Enerji ve gıda fiyatları başta olmak üzere küresel ekonomik dengeleri bir kez daha kökünden sarsan Rusya-Ukrayna Savaşı'nın sonuçlarının da derinden hissedildiğini bildiren Erdoğan, "Tabii burada şu gerçeğin unutulmaması gerekiyor, petrol, doğal gaz ve kimi madenler gibi ülkemizin küresel piyasalardan tedarik ettiği ürünlerin fiyatlarının döviz cinsinden katlanarak artmasını bizim tek başımıza önleyebilmemiz mümkün değildir. Aynı şekilde gıda sektörünün kullandığı ham maddelerin fiyatlarındaki artışlar da ithalatımıza ve ihracatımıza olan etkileri sebebiyle bizi yakından ilgilendiriyor." ifadelerini kullandı.

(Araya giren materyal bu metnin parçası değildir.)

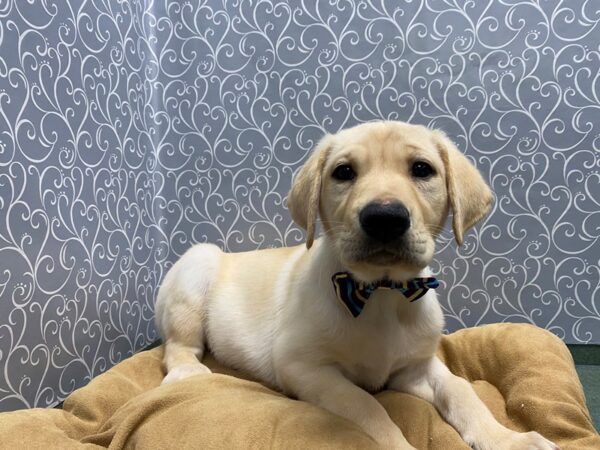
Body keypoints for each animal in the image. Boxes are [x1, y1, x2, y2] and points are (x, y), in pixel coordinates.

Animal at [155, 121, 556, 448]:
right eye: (344, 172)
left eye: (422, 169)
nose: (384, 218)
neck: (381, 293)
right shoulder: (305, 367)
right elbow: (369, 409)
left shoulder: (415, 368)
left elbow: (461, 390)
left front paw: (507, 439)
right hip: (197, 267)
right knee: (178, 347)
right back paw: (189, 372)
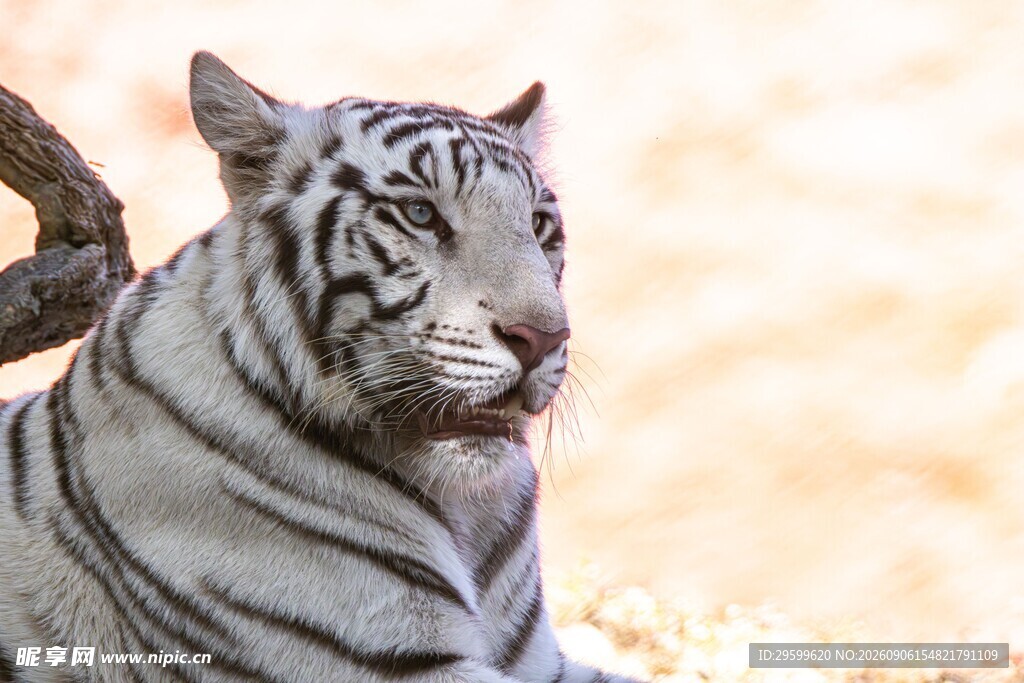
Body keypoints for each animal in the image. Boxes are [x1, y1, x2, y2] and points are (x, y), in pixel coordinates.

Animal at [0, 52, 641, 682]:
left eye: (537, 224)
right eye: (419, 213)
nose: (543, 338)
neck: (465, 511)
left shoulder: (539, 661)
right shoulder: (381, 655)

Mevsim şartlarının, sebze ve meyve fiyatlarının yükselmesi üzerindeki etkisinin de göz ardı edilemeyeceğini belirten Cumhurbaşkanı Erdoğan, şunları söyledi: "Esasen Türkiye'nin sorunu, kendi vatandaşlarının ihtiyacı olan buğdayı, unu, yağı, eti, sütü, sebzeyi, meyveyi üretmek değildir. Allah'a şükür kendi insanımızı asla temel gıda maddelerinden mahrum bırakmayacak üretim kapasitesine ve gerçekleşmesine sahibiz ama küresel sisteme entegre açık bir ekonomide sadece sizin kendi kendinize yeterli olmanızla iş bitmiyor. Çünkü siz elinizdeki ürünlerin bir kısmını dışarıya satarken tüketim veya ihracat amacıyla da dışarıdan ürün alıyorsunuz.

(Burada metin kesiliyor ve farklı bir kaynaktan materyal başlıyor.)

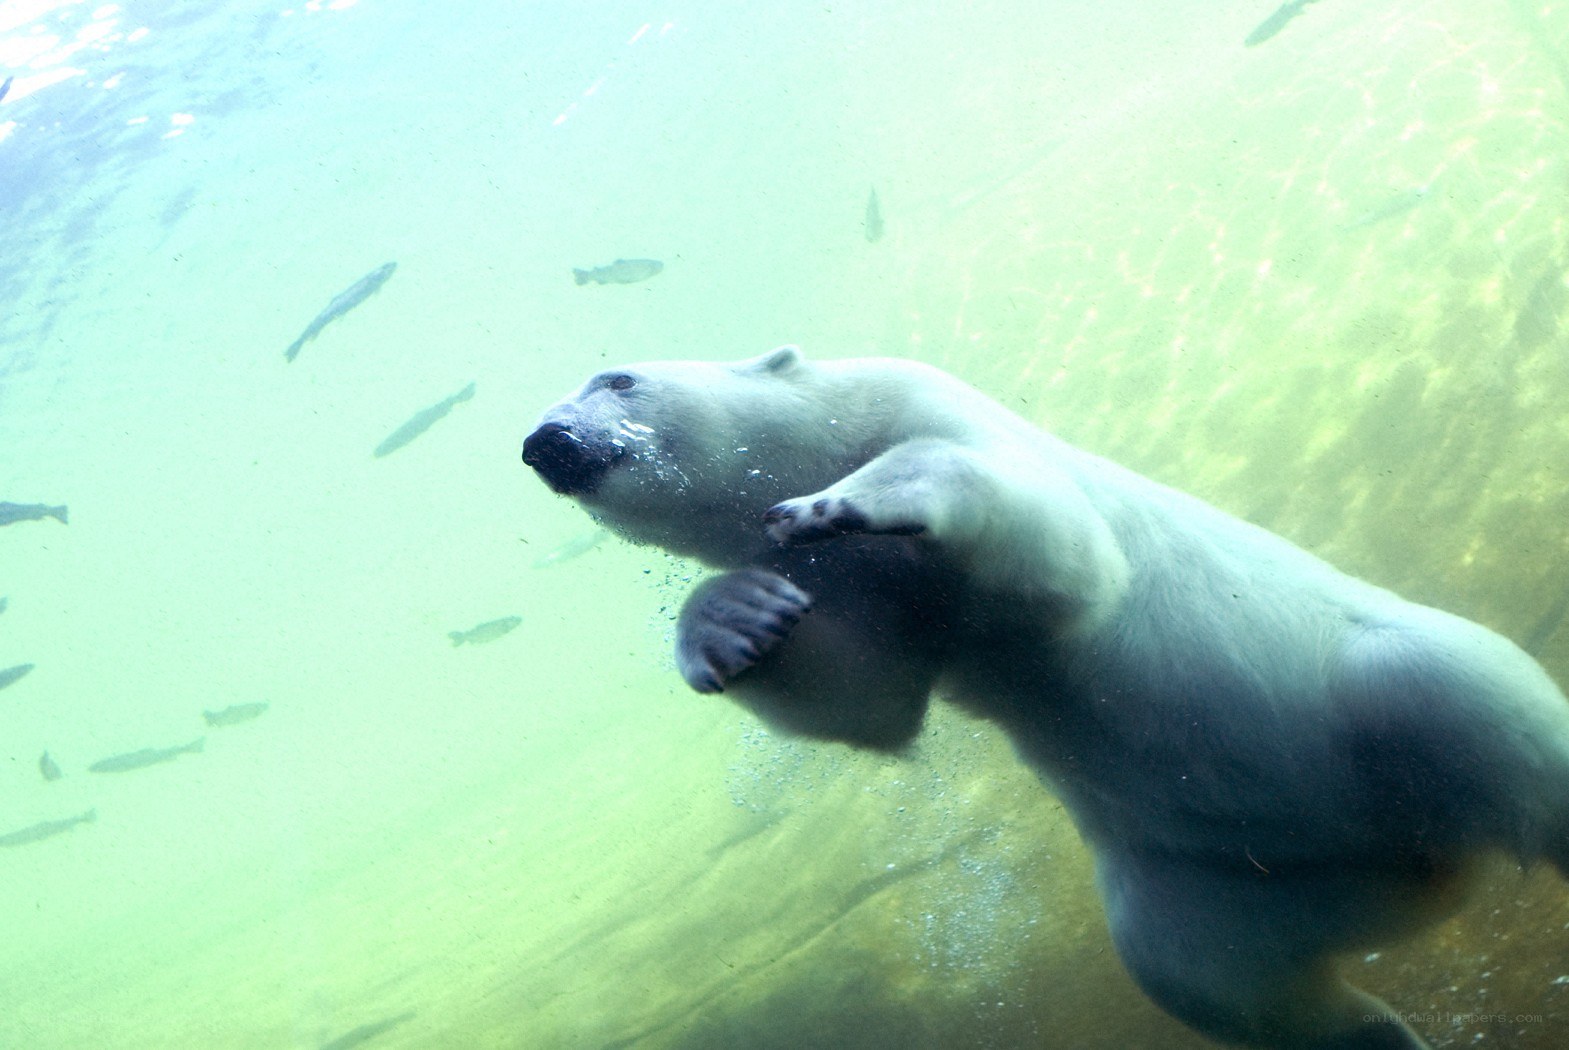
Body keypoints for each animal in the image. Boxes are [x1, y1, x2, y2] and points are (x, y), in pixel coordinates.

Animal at [521, 345, 1569, 1049]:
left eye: (617, 378)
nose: (544, 441)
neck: (827, 433)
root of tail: (1419, 856)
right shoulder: (869, 598)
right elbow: (863, 696)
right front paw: (731, 621)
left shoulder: (927, 406)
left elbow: (1051, 549)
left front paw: (843, 499)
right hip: (1219, 879)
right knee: (1207, 976)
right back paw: (1382, 1030)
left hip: (1380, 683)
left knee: (1498, 734)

Küresel düzeyde ürün arzındaki denge bozulduğunda, fiyatlar her yerde fahiş bir şekilde yükseliyor. İşte bugün Amerika'da açıklanan son 40 yılın en yüksek enflasyon rakamları sorunun ulaştığı sınır tanımaz boyutları göstermektedir. Teknolojik ürünler ve enerji yanında insanlarımızın günlük hayatını yakından ilgilendiren yağdan şekere, undan ete pek çok konuda böyle bir durum ortaya çıkmıştır. Bizim bu süreçteki önceliğimiz, en pahalı malın olmayan mal olduğu gerçeğinden hareketle vatandaşlarımızın temel ihtiyaç maddelerine kesintisiz ve en uygun şartlarda erişimini sağlamaktır."

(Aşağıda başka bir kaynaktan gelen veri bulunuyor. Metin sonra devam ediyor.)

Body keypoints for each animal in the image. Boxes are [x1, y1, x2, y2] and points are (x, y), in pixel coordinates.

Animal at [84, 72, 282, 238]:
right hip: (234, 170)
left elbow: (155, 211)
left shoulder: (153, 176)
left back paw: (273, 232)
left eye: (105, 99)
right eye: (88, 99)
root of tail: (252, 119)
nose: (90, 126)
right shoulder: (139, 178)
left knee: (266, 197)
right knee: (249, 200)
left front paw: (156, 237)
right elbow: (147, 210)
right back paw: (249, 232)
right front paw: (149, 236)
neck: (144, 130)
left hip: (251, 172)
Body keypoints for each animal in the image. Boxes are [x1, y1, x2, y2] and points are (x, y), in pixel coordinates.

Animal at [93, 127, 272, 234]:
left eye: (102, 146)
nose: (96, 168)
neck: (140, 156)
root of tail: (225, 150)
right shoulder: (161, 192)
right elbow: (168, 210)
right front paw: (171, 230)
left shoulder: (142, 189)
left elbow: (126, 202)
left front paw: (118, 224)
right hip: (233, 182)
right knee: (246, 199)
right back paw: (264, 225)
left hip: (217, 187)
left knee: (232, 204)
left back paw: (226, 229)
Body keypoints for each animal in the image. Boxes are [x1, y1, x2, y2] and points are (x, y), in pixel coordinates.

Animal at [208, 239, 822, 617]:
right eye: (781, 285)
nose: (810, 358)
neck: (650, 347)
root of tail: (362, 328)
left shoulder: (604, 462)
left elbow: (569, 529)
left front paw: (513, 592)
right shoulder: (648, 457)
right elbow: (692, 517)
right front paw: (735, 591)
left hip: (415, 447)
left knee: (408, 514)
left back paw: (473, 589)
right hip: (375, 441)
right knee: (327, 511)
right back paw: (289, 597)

"Ancak sorun çoğu defa hukuki değil, ahlaki..."
Tamahkarlık yaparak, insanların temel maddelerinin fiyatlarını yükselten açgözlü bir kesimin de olduğunu vurgulayan Erdoğan, "Kimi zaman yalan haberlerle panik oluşturarak, kimin zaman ellerindeki ürünleri piyasaya vermeyip stoklayarak, hatta imha ederek, kimi zaman aralarında anlaşıp fiyatları artırarak haksız kazanç peşinde koşanları takibe aldık. Kamunun denetim ve yaptırım yetkilerini kullanarak serbest piyasa sistemi içinde bu tamahkarlarla mücadele ediyoruz. Ancak sorun çoğu defa hukuki değil, ahlaki olduğu için maalesef arzu ettiğimiz neticeleri almakta güçlük çekiyoruz." diye konuştu.
Karşılarında zorlu bir tablo olduğu gerçeğinin farkında olduklarını dile getiren Cumhurbaşkanı Erdoğan, şunları kaydetti: "Meseleye üreticilerden tüketicilere, çalışanlardan işverenlere, her kesimi gözeten, kazanımlarını korumaya, kayıplarını telafi etmeye yönelik bir anlayışla yaklaşıyoruz. Belirsizliğin yol açtığı tereddütler ortadan kalktıkça hem içeride hem de dışarıda ürün arzının yeniden dengeye oturacağını, tedarik kanallarının işlemeye başlayacağını, fiyatlardaki balonun söneceğini ümit ediyoruz. Bu düzelme yaşanana kadar vatandaşlarımıza her türlü desteği sağlamayı sürdüreceğiz. Gelir artışına yönelik tedbirler yanında gereksiz paniklerin önüne geçecek, piyasayı sakinleştirecek, tamahkarları dizginleyecek düzenlemelere hız vereceğiz. Sabırla, dirayetle daha çok çalışarak, daha sıkı mücadele ederek, bu dönemi de inşallah geride bırakacak, ülkemizin mutlaka 2023 hedeflerine ulaşmasını sağlayacağız."
"3 yıl süreyle hazine taşınmazını kullanan çiftçilerimize bu araziyi kiralama imkanı getiriyoruz"
Cumhurbaşkanı Erdoğan, "Türkiye, Londra'dan Pekin'e, Sibirya'dan Güney Afrika'ya uzanan geniş bir coğrafyanın lojistik süper gücü haline gelme yolunda ilerlemektedir." diye konuştu.
"Demir yolu hat uzunluğumuzu 10 bin 959 kilometreden 13 bin 22 kilometreye çıkardık. Hedefimiz, bu rakamı 2053'te 28 bin 590 kilometreye taşımaktır." diyen Cumhurbaşkanı Erdoğan: "Hızlı tren hatlarını 2053 yılına kadar yaygınlaştırarak bu sistemle birbirine bağlı il sayımızı 8'den 52'ye çıkartacağız." dedi.
Erdoğan, "Beşer yıllık planlamalarla 2053 yılına kadar demir yolu, kara yolu, deniz yolu, hava yolu ve haberleşme için 198 milyar dolar yeni yatırım yapacağız." dedi.
Cumhurbaşkanı Erdoğan, "İnşallah bayramın hemen ertesinde Rize-Artvin Havalimanı'nın açılışını yapıyoruz." ifadesini kullandı.
2B arazilerinin satışıyla ilgili başvuru ve ödeme süresini 31 Aralık'a kadar uzatma kararı aldıklarını belirten Erdoğan, "2020 yılı başından itibaren 3 yıl süreyle hazine taşınmazını kullanan çiftçilerimize başka şart aramadan bu araziyi kiralama imkanı getiriyoruz." dedi.
Cumhurbaşkanı Erdoğan, "Terör örgütlerinin başını nasıl ezdiysek fiyatlardaki yükselişin belini de aynı şekilde yine biz kıracağız." ifadesini kullandı.
Erdoğan, "Ek istihdam taahhüt eden firmaların işe alacakları her işçinin 3 veya 6 ay boyunca tüm ücretleri ve sosyal destek primlerini Çalışma Bakanlığı karşılayacak." dedi.